Peter Guralnick spoke with NPR's Rachel Martin about music writing and research as a journey toward the discovery of his own voice. Hear the radio version at the audio link, and read on for an edited transcript.
This interview has been edited for length and clarity.
Rachel Martin: People like Eric Clapton or Keith Richards, they heard the blues and then picked up a guitar. You heard the blues and wanted to learn how to write about it.
Peter Guralnick: Well, kind of. There was no way to write about the blues when I first started listening — there was no outlet for it. And then, all of a sudden, this sort of underground press came along. Anybody who knew me was gonna know about my mania, and so a few people asked me if I wanted to write something. But what I wrote was never criticism — it was really advocacy. If James Brown was coming to town, I would just try to persuade people: "Go out and see this. This is the greatest thing you'll ever see in your life."
Did people accept your stuff at first? I mean, you weren't a musician yourself, right?
No, no, not a musician in any way. That was never part of my makeup. At the beginning, I really didn't meet the musicians for the most part. But I started writing profiles — I found that to be the best way I had of communicating my passion. And it allowed me to use my own language to describe what they were trying to do: in the language of the artist, to find themselves.
In your essay on Ray Charles, you focus on the song "I Got a Woman," which you learned was based on a song by the gospel group The Southern Tones called "It Must Be Jesus." Recount that story for us: He's in a car with his buddies, he hears this song and they start riffing?
Yeah, he's in the car with his musical director, Renald Richard.
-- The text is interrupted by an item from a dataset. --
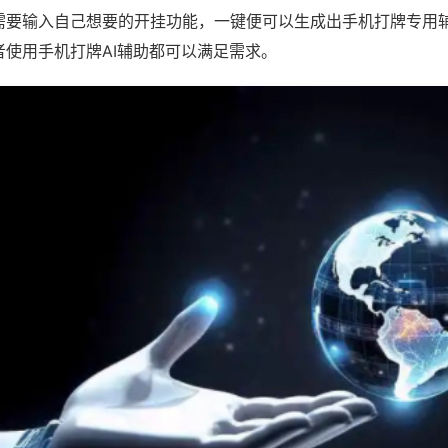
需要输入自己想要的开挂功能，一键便可以生成出手机打牌专用
者使用手机打牌AI辅助都可以满足需求。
And Ray Charles was such a fan of gospel. Ray and Renald are driving along, listening to the car radio; the song comes on, and Ray starts singing secular lyrics to it. The two of them got such a kick out of it, and they kept going on it from there, sort of amusing themselves. But Ray immediately recognized this was something that he wanted to do. This was an adaptation, or a turn, he wanted to take.
That was what led me to write a story which I could fill in in such telling details about a moment that was so significant, a song that really was one of the great, most influential songs of the 20th century. It was the first R&B song that had been explicitly based on a gospel song.
Did Ray Charles ever tell you personally what that song meant for him?
It meant two things. It gave him his voice, once and for all, without any doubt. At the same time, by its success, it gave him what he absolutely needed: the ability to put together and hold together a band of his own that would enable him to express himself in the way that he wanted to. With the success of "I Got a Woman," he put together a band and he never looked back. He was able from then on to express himself in whatever manner he chose to, whether it was "Georgia on My Mind" or "What'd I Say."
If we look at your body of work as an exploration of creativity, what did you take away from all this?
Every single person I wrote about looked back upon the moment that they discovered their voice, in one way or another. It represents, for me, something very personal, in the sense that I was searching for my own voice. I knew I wanted to be a writer, but I discovered in my writing about these musicians a way to express myself in a way that I never quite imagined — to be able to write in this fashion about music and about people that I cared so much about.